**Provided data**
● ● ● ●
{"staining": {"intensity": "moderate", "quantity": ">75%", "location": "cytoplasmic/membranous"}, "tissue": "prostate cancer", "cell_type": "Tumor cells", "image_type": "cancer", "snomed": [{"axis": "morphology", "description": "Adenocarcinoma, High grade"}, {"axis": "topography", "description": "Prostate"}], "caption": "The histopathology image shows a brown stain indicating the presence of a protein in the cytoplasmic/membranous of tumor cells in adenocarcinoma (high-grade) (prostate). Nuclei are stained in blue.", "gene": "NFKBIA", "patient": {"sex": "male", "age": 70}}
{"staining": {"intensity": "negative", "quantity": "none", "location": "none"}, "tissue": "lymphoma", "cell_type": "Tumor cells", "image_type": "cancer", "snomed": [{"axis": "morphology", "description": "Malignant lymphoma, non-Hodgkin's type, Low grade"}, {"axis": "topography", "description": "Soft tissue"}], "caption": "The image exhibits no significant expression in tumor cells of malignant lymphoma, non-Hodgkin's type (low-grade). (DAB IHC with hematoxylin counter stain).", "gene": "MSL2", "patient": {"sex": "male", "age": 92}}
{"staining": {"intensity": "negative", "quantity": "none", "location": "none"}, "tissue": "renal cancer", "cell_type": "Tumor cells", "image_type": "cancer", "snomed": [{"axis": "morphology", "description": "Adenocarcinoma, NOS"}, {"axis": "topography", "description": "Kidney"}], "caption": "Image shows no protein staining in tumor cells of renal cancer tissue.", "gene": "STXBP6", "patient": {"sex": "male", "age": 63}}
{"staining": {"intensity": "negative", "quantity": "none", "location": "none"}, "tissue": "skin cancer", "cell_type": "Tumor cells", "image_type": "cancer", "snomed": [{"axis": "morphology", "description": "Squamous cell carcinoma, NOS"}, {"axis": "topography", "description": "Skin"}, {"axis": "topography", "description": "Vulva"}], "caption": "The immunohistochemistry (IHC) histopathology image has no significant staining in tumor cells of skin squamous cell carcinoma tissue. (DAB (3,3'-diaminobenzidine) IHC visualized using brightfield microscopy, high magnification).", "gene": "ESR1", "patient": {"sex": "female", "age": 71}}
● ● ● ●
Output all of the material exactly.

{"staining": {"intensity": "moderate", "quantity": ">75%", "location": "cytoplasmic/membranous"}, "tissue": "prostate cancer", "cell_type": "Tumor cells", "image_type": "cancer", "snomed": [{"axis": "morphology", "description": "Adenocarcinoma, High grade"}, {"axis": "topography", "description": "Prostate"}], "caption": "The histopathology image shows a brown stain indicating the presence of a protein in the cytoplasmic/membranous of tumor cells in adenocarcinoma (high-grade) (prostate). Nuclei are stained in blue.", "gene": "NFKBIA", "patient": {"sex": "male", "age": 70}}
{"staining": {"intensity": "negative", "quantity": "none", "location": "none"}, "tissue": "lymphoma", "cell_type": "Tumor cells", "image_type": "cancer", "snomed": [{"axis": "morphology", "description": "Malignant lymphoma, non-Hodgkin's type, Low grade"}, {"axis": "topography", "description": "Soft tissue"}], "caption": "The image exhibits no significant expression in tumor cells of malignant lymphoma, non-Hodgkin's type (low-grade). (DAB IHC with hematoxylin counter stain).", "gene": "MSL2", "patient": {"sex": "male", "age": 92}}
{"staining": {"intensity": "negative", "quantity": "none", "location": "none"}, "tissue": "renal cancer", "cell_type": "Tumor cells", "image_type": "cancer", "snomed": [{"axis": "morphology", "description": "Adenocarcinoma, NOS"}, {"axis": "topography", "description": "Kidney"}], "caption": "Image shows no protein staining in tumor cells of renal cancer tissue.", "gene": "STXBP6", "patient": {"sex": "male", "age": 63}}
{"staining": {"intensity": "negative", "quantity": "none", "location": "none"}, "tissue": "skin cancer", "cell_type": "Tumor cells", "image_type": "cancer", "snomed": [{"axis": "morphology", "description": "Squamous cell carcinoma, NOS"}, {"axis": "topography", "description": "Skin"}, {"axis": "topography", "description": "Vulva"}], "caption": "The immunohistochemistry (IHC) histopathology image has no significant staining in tumor cells of skin squamous cell carcinoma tissue. (DAB (3,3'-diaminobenzidine) IHC visualized using brightfield microscopy, high magnification).", "gene": "ESR1", "patient": {"sex": "female", "age": 71}}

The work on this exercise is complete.